Here are just a few impressions, one of which included the Parador (state-run 5-star hotels usually in very old settings), the Pilgrim Chapel in the shape of a shell on the Peregrina (female peregrino) Square, and City Hall:
An easy 14.9 km (9.3 mi) brought me to my first views of the ocean inlet since Porto. Lovely walk–great albuerge at the end of the day, even though a number of us had to wait a half an hour for it to open. Had my first GOOD pulpo (octopus) on the Camino and expect more as I approach Santiago and beyond. Two German ladies are pushing their friend in a wheel chair to Santiago–an amazing task! Had a beer with them and talked about their adventure–enough for their lifetimes.
So much going in here–festivities, music, artisans selling their wares. It’s almost too much for the senses. Here are a few pics.
Beautiful day for getting 19.3 km (12 mi) behind me–now under 100 km left. The past heavy rains have washed out a few areas, but everyone managed to use the adjoining fields as a makeshift detour.
Discovered the cause of my bone bruise: sandals have a crack in sole (too old) that let some jagged rocks intrude. My fault. I should have replaced them.
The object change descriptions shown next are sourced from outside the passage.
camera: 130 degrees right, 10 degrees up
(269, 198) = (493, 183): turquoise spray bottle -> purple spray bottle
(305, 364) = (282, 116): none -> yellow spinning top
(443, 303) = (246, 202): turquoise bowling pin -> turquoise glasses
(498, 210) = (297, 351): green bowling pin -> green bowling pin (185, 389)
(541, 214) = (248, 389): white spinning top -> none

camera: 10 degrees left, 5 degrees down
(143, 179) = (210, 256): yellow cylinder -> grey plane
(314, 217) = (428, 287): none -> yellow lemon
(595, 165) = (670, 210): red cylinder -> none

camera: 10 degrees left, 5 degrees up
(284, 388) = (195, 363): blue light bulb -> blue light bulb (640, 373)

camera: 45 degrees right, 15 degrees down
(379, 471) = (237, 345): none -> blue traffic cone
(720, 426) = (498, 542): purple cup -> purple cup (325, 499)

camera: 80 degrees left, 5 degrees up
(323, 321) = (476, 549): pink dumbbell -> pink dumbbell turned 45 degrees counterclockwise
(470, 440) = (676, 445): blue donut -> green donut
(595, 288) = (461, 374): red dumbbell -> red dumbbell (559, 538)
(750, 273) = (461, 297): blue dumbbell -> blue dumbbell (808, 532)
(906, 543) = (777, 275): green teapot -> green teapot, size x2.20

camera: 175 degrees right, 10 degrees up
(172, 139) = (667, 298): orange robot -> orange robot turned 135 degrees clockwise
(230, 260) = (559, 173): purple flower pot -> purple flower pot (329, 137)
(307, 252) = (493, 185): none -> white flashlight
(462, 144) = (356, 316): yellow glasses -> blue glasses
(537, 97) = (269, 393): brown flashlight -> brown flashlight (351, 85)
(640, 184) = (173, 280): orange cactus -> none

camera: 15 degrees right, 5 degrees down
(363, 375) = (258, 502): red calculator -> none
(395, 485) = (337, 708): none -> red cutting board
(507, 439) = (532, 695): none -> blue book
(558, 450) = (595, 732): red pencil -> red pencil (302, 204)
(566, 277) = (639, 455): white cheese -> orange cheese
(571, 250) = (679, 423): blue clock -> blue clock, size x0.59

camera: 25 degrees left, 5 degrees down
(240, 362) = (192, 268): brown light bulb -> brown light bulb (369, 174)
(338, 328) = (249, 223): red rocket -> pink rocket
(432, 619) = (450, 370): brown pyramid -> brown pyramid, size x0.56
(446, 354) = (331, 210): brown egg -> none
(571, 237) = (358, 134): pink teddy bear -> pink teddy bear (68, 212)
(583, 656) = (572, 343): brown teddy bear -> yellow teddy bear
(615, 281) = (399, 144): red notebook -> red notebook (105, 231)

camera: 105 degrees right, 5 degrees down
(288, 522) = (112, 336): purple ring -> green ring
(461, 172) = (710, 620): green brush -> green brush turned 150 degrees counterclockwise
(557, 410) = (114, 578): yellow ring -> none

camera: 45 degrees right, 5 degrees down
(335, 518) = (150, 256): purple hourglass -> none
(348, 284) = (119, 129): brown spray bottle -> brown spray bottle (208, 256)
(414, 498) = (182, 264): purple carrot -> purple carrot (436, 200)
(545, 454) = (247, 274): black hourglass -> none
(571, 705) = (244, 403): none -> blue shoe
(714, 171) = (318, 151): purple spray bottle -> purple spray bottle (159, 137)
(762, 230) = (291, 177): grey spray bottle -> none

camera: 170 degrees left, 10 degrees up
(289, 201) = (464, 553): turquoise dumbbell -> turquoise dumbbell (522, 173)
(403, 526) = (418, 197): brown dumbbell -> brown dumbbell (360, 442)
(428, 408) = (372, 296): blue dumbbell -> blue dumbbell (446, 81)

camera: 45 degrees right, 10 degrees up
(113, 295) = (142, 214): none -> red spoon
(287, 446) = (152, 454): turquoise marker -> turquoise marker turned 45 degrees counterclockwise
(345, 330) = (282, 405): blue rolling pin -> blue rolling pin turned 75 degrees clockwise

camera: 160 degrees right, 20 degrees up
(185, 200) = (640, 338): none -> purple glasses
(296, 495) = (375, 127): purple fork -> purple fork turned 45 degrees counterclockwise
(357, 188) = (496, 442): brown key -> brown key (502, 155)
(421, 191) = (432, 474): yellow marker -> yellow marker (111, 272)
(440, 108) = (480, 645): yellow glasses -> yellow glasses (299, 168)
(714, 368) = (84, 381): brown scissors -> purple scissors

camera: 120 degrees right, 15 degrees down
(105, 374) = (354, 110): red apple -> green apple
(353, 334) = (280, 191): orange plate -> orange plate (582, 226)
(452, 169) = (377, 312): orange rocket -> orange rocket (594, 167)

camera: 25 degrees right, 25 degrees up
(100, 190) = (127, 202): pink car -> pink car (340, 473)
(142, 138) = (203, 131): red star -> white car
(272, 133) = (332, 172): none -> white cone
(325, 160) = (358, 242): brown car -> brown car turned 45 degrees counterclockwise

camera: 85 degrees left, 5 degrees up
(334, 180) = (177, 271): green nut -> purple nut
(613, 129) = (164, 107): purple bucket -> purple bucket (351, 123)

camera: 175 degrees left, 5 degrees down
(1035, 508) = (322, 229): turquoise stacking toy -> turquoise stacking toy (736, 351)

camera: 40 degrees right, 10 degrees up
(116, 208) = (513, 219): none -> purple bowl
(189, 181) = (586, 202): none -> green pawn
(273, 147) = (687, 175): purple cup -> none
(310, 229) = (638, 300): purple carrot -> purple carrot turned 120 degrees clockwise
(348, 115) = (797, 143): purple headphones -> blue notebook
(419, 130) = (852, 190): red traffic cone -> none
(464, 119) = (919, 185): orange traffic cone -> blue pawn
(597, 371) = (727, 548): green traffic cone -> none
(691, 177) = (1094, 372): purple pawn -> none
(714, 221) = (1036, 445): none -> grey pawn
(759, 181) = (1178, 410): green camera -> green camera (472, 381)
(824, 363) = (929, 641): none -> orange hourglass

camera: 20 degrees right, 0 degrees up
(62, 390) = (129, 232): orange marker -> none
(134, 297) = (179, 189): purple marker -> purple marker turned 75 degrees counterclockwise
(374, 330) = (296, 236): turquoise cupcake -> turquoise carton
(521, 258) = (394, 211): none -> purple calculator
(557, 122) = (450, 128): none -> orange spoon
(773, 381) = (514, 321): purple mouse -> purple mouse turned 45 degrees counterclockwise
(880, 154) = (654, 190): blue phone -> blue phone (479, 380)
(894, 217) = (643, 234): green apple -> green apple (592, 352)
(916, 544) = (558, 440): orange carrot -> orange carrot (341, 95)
Going through Tui, my first Spanish town, I stopped in at a small church adjacent to a convent to find four nuns at their morning prayers. At first I felt as if I were intruding, but after a few minutes more as an invited guest. Witnessing, no, immersing in a Camino context in the power of the church–the total dedication some practice–is beyond words.
I have dozens of photos from today–beautiful gripping scenes–but these four nuns by far have punctuated the day for me!